Some frost impact (seen in the 70% Merlot and lower Cabernet Franc than usual), but clearly not getting in the way of success, this Angélus has flesh, texture, depth of colour and plenty of succulent autumnal fruit. Without the concentration of the biggest years but still full of quality, clarity, precision. Tried in both bottle and carafe, which gave an excellent insight into how it will age - the aromatics come through more clearly after just 10 minutes in the carafe, and the width and depth to the blackberry and blueberry fruits increase, as does the tension through the palate. Hangs on too, this is good.
Barrel Sample: 94-96
The vineyard of Chateau Angélus is situated in a natural amphitheatre overlooked by the three Saint-Emilion churches. In the middle of this special site, the sounds were amplified and the angelus bells could be heard ringing in the morning, at midday and in the evening.
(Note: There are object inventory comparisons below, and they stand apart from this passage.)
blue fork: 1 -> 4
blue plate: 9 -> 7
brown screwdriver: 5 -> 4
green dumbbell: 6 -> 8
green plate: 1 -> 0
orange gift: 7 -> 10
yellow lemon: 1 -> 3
They cadenced the working day in the vineyards and villages, calling the men and women to stop their labours for a few minutes and pray.
Less than a kilometre from the famous Saint-Emilion bell tower, situated on the much-vaunted south-facing “foot of the hill”, Angélus has been the life work of eight generations of the Boüard de Laforest family.
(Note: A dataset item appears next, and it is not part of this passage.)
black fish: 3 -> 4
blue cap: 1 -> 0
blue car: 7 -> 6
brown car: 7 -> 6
In the first-ever classification of Saint-Emilion wines in 1954, Chateau Angélus was a Grand Cru Classé. Already at the time, it benefitted from a solid reputation, which helped it survive the Bordeaux wine crisis of 1973 and take part in the oenological renewal of the 1980’s. This was the context in which Hubert de Boüard de Laforest, a graduate oenologist from Bordeaux University, took advantage of this marvellous wine’s illustrious past, while being resolutely turned towards the future and launched and continued to implement an ambitious, innovative policy in favour of achieving excellence in wine growing and making.
Marked by its historic fortified village—perhaps the prettiest in all of Bordeaux, the St-Émilion appellation, along with its neighboring village of Pomerol, are leaders in quality on the Right Bank of Bordeaux. These Merlot-dominant red wines (complemented by various amounts of Cabernet Franc and/or Cabernet Sauvignon) remain some of the most admired and collected wines of the world.
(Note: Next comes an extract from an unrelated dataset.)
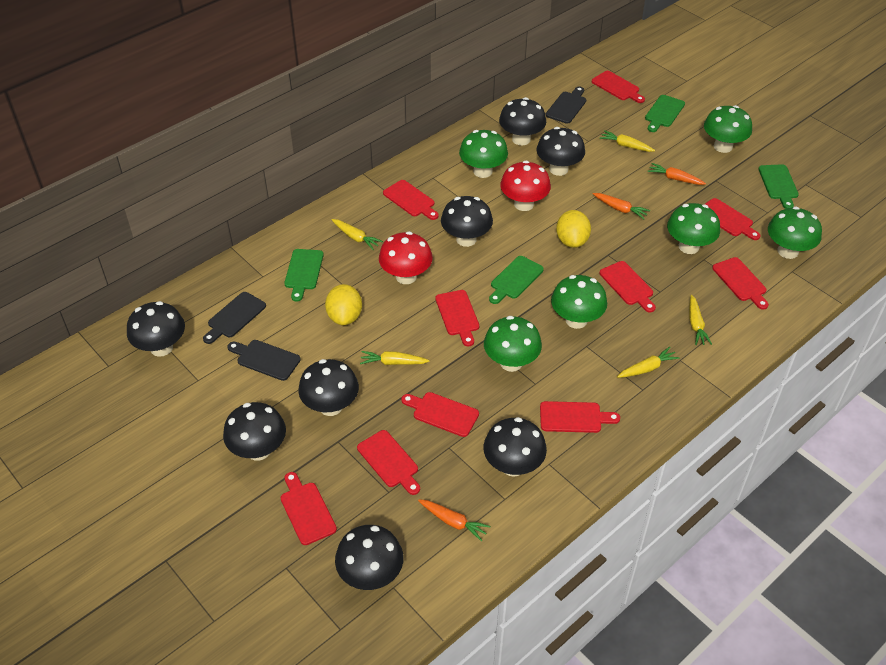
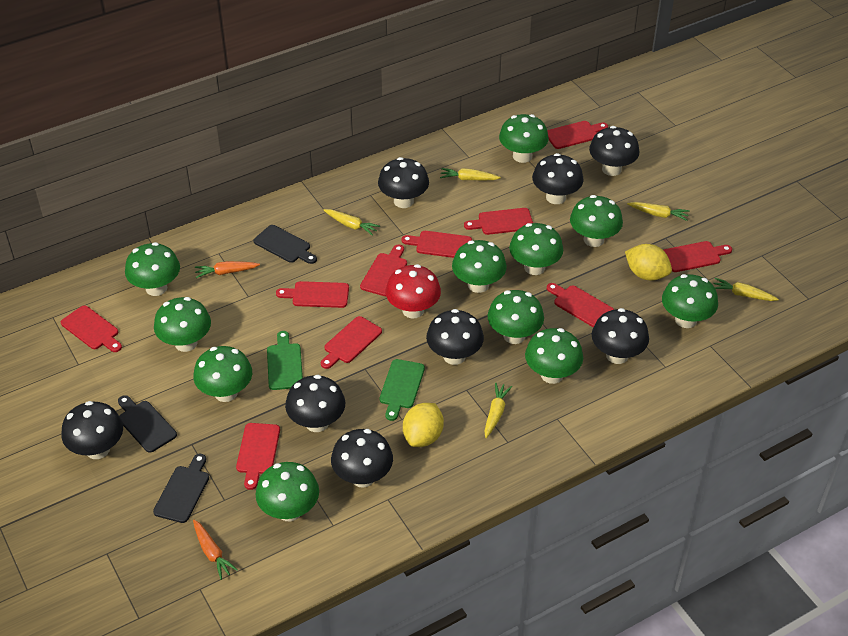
green cutting board: 4 -> 2
green mushroom: 6 -> 11
orange carrot: 3 -> 2
red mushroom: 2 -> 1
St-Émilion has the longest history in wine production in Bordeaux—longer than the Left Bank—dating back to an 8th century monk named Saint Émilion who became a hermit in one of the many limestone caves scattered throughout the area.
Today St-Émilion is made up of hundreds of independent farmers dedicated to the same thing: growing Merlot and Cabernet Franc (and tiny amounts of Cabernet Sauvignon). While always roughly the same blend, the wines of St-Émilion vary considerably depending on the soil upon which they are grown—and the soils do vary considerably throughout the region.
The chateaux with the highest classification (Premier Grand Cru Classés) are on gravel-rich soils or steep, clay-limestone hillsides. There are only four given the highest rank, called Premier Grand Cru Classés A (Chateau Cheval Blanc, Ausone, Angélus, Pavie) and 14 are Premier Grand Cru Classés B. Much of the rest of the vineyards in the appellation are on flatter land where the soils are a mix of gravel, sand and alluvial matter.
Great wines from St-Émilion will be deep in color, and might have characteristics of blackberry liqueur, black raspberry, licorice, chocolate, grilled meat, earth or truffles. They will be bold, layered and lush.
One of the world’s most classic and popular styles of red wine, Bordeaux-inspired blends have spread from their homeland in France to nearly every corner of the New World. Typically based on either Cabernet Sauvignon or Merlot and supported by Cabernet Franc, Malbec and Petit Verdot, the best of these are densely hued, fragrant, full of fruit and boast a structure that begs for cellar time. Somm Secret—Blends from Bordeaux are generally earthier compared to those from the New World, which tend to be fruit-dominant.